Provided passage |
>>>
Monday, October 17, 2005

Chagrin River Cyclocross Challenge

October 16, 2005

For the last 4 months, my teammate Brett Davis has been talking about putting on a cyclocross race at his parents property in Bainbridge Township. Over the last month, Brett and I and a few others have been there laying out the course, riding it to get the feel and tweaking it to get the distance right and put some grooves down. Now it's time for the race...

It's the start of CYCLOCROSS SEASON!

Maybe it's my mountain biker roots, or frustration at making the road race tactics actually work, but I love cyclocross racing. I love to race my bike in all cases, but 'cross season is the high point of the year for me. The race boils down to a nice mix of technical riding with raw power. You race in all conditions, over every type of terrain. The races are short, so you go pretty much full out for the duration, and can really tell where you stand on the day.

I had all intentions of going to do my first cross race in Cincinatti on October 9th. They had a UCI race there that would have been nice to see how I stood against a large field, Racers from all over Ohio, Pennsylvania, Kentucky, Indiana and Michigan would be sure to show up, so I'd probably get it handed to me, but that's what it's all about. Unfortunately, I decided to be responsible. I had to much work to do to blow the whole day for a race. Even a cyclocross race. Hopefully next year will work out better.
<<<
Record set |
>>>
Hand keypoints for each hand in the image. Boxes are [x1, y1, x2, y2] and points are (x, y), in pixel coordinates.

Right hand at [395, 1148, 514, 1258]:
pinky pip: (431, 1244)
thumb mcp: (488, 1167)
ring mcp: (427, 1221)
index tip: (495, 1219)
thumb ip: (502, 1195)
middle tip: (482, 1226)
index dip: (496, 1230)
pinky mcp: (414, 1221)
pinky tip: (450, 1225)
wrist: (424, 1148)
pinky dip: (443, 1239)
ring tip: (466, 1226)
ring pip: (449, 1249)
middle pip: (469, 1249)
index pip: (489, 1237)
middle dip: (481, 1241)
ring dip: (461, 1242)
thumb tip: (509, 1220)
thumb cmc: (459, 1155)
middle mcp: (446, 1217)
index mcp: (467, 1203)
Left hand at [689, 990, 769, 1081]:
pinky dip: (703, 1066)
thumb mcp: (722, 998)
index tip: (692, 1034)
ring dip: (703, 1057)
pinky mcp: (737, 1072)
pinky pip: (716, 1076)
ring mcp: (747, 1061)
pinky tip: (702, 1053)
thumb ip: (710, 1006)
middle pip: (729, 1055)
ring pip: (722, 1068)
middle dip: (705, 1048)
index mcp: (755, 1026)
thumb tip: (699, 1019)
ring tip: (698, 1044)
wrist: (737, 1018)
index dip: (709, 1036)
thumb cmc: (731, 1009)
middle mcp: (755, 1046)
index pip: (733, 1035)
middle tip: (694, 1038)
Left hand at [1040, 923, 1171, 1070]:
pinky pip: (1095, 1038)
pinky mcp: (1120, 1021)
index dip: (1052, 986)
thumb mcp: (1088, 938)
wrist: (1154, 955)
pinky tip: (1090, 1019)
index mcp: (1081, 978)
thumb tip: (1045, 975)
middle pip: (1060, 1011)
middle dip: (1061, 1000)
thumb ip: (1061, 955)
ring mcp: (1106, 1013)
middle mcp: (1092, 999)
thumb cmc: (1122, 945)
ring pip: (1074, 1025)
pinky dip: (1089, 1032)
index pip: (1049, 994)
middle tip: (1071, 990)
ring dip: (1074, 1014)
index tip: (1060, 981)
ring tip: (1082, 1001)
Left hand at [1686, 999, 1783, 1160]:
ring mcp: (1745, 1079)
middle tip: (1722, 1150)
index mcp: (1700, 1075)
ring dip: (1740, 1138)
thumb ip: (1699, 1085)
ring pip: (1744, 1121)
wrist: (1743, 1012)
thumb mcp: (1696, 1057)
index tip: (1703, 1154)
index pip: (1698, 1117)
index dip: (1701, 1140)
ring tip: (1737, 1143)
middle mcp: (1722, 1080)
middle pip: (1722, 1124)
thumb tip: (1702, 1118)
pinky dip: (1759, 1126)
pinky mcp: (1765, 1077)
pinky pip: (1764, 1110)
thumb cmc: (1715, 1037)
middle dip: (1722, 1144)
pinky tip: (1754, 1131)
<<<
Your objective |
Repeat the part of the cyclocross race post between "For the last" and "of CYCLOCROSS SEASON!", inclusive, word for word.

Response box |
For the last 4 months, my teammate Brett Davis has been talking about putting on a cyclocross race at his parents property in Bainbridge Township. Over the last month, Brett and I and a few others have been there laying out the course, riding it to get the feel and tweaking it to get the distance right and put some grooves down. Now it's time for the race...

It's the start of CYCLOCROSS SEASON!